The Scotsman drank his tea sternly. "She wants everything sold out and put into an annuity."
"She" of course referred to Mrs. Erskine. The Chief Inspector turned the matter over carefully to see whether he could extract any grist for his mills from it.
"Well, why not?"
"Eh, man, why not?" Then light seemed to break on the Scotsman. "Ah, I see I hadn't made myself clear. The trouble is, she wants it done immediately. You know how securities change. All of hers are good enough. Some very sound, some industrials. For instance, she put quite a large sum into some shares a few years ago which stood at twice what they stand at today. We approved after a fashion, provided she was willing to discount market fluctuations. But now she wants to fling some thousands of shares suddenly on the market—it's madness. The same way with some mortgages we arranged for her, you can't change that class of security into cash at a moment's notice. Yet that's what she wants. Of course, we won't do it. In her own interests we can't. I didn't tell her that naturally, but she'll find that it takes more time than she thinks to put a fortune as large as her half is into an annuity."

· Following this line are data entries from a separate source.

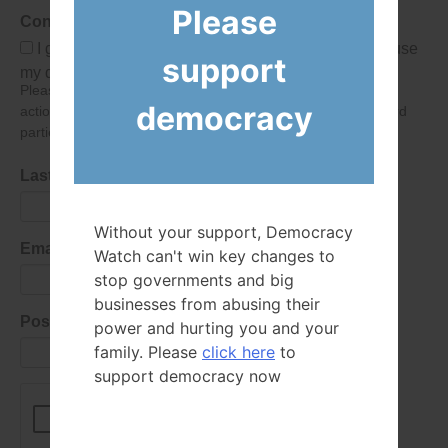
Please
Consent
I give Democracy Watch permission to collect and use
support
my data submitted in this form.
Please give consent so we can send you our newsletter and
democracy
action alerts! Of course we will never give your details to third
parties as defined in
our privacy policy
.
Last Name
Without your support, Democracy
Email Address
Watch can't win key changes to
stop governments and big
businesses from abusing their
Postal Code
power and hurting you and your
family. Please
click here
to
support democracy now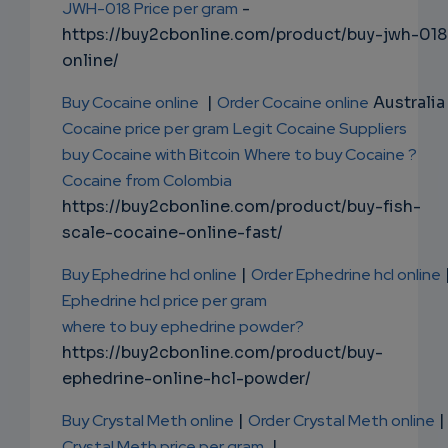
JWH-018 Price per gram
-
https://buy2cbonline.com/product/buy-jwh-018
online/
Buy Cocaine online
|
Order Cocaine online
Australia 
Cocaine price per gram
Legit Cocaine Suppliers
buy Cocaine with Bitcoin
Where to buy Cocaine ?
Cocaine from Colombia
https://buy2cbonline.com/product/buy-fish-
scale-cocaine-online-fast/
Buy Ephedrine hcl online
|
Order Ephedrine hcl online
Ephedrine hcl price per gram
where to buy ephedrine powder?
https://buy2cbonline.com/product/buy-
ephedrine-online-hcl-powder/
Buy Crystal Meth online
|
Order Crystal Meth online
|
Crystal Meth price per gram
|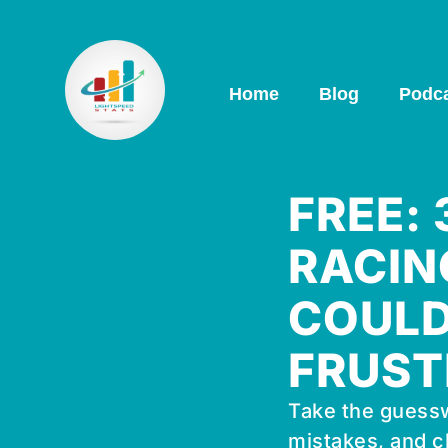
Home
Blog
Podc
FREE:
RACIN
COULD
FRUST
Take the guessw
mistakes, and c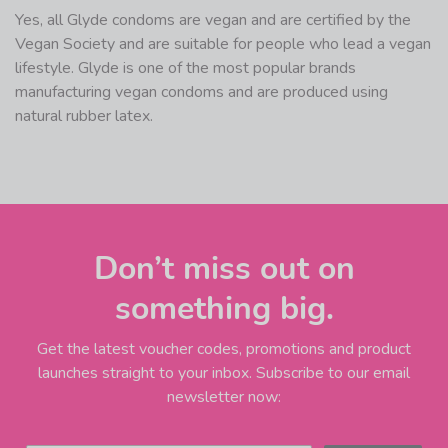
Yes, all Glyde condoms are vegan and are certified by the
Vegan Society and are suitable for people who lead a vegan
lifestyle. Glyde is one of the most popular brands
manufacturing vegan condoms and are produced using
natural rubber latex.
Don’t miss out on
something big.
Get the latest voucher codes, promotions and product
launches straight to your inbox. Subscribe to our email
newsletter now:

"I wonder why the hurry?" Pointer was deeply interested.
"I can't make it out." Mr. Russell's curiosity was evidently at work. "Mrs. Erskine has hitherto been such a good business woman. I'm the last to deny that she has made most advantageous purchases at times, but now to be willing to throw away at least one quarter of her fortune, if not a half, just for some mad whim of speed—it's beyond me. And an annuity, tool They're none so safe these days. Why not Government gilt-edged stocks? That's what I've been recommending to her, but no! It's to be an annuity and damn the cost. Man, I'm fairly tired out with yesterday's argy-bargy."

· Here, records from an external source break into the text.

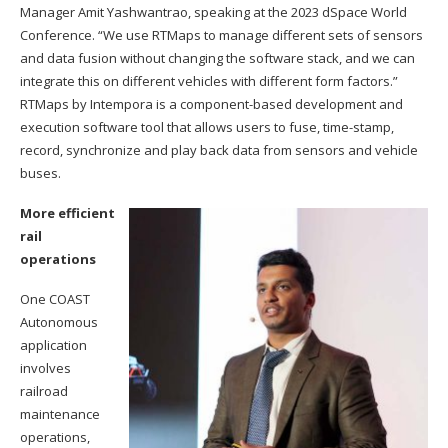
Manager Amit Yashwantrao, speaking at the 2023 dSpace World
Conference. “We use RTMaps to manage different sets of sensors
and data fusion without changing the software stack, and we can
integrate this on different vehicles with different form factors.”
RTMaps by Intempora is a component-based development and
execution software tool that allows users to fuse, time-stamp,
record, synchronize and play back data from sensors and vehicle
buses.
More efficient
rail
operations
One COAST
Autonomous
application
involves
railroad
maintenance
operations,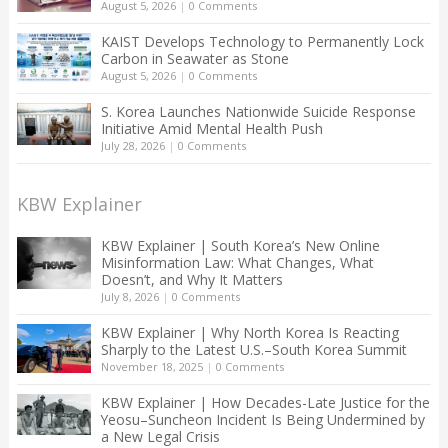
August 5, 2026
|
0 Comments
KAIST Develops Technology to Permanently Lock
Carbon in Seawater as Stone
August 5, 2026
|
0 Comments
S. Korea Launches Nationwide Suicide Response
Initiative Amid Mental Health Push
July 28, 2026
|
0 Comments
KBW Explainer
KBW Explainer | South Korea’s New Online
Misinformation Law: What Changes, What
Doesn’t, and Why It Matters
July 8, 2026
|
0 Comments
KBW Explainer | Why North Korea Is Reacting
Sharply to the Latest U.S.–South Korea Summit
November 18, 2025
|
0 Comments
KBW Explainer | How Decades-Late Justice for the
Yeosu–Suncheon Incident Is Being Undermined by
a New Legal Crisis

Pointer turned the whim of Mrs. Erskine over and over in his mind while the inquest progressed next day, and finally laid the matter on one side, "to come up if called upon to do so" at some future time when it might fit some fresh fact.

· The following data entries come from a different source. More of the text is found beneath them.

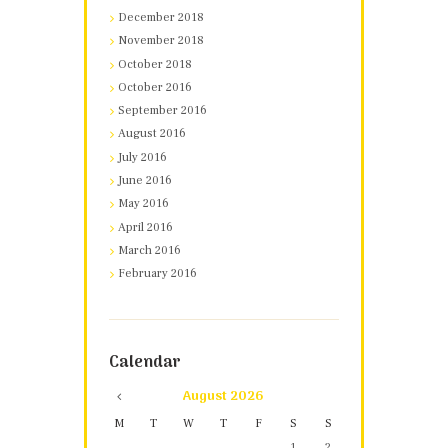
December 2018
November 2018
October 2018
October 2016
September 2016
August 2016
July 2016
June 2016
May 2016
April 2016
March 2016
February 2016
Calendar
August
2026
M
T
W
T
F
S
S
1
2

The inquest caused a great stir among the papers, as any whisper of a murder always does, and in the facts as laid before the public—in a strictly limited dose—there was enough and to spare of the strange. Mr. Beale was not mentioned, neither was Mrs. Erskine, nor were the cables from Canada read, but a detailed account of the finding of the body by the police in the wardrobe, and of its belated identification, caused the evening papers to do a roaring trade, while the inquest itself was adjourned for another fortnight so as to "allow of the authorities in Canada being communicated with."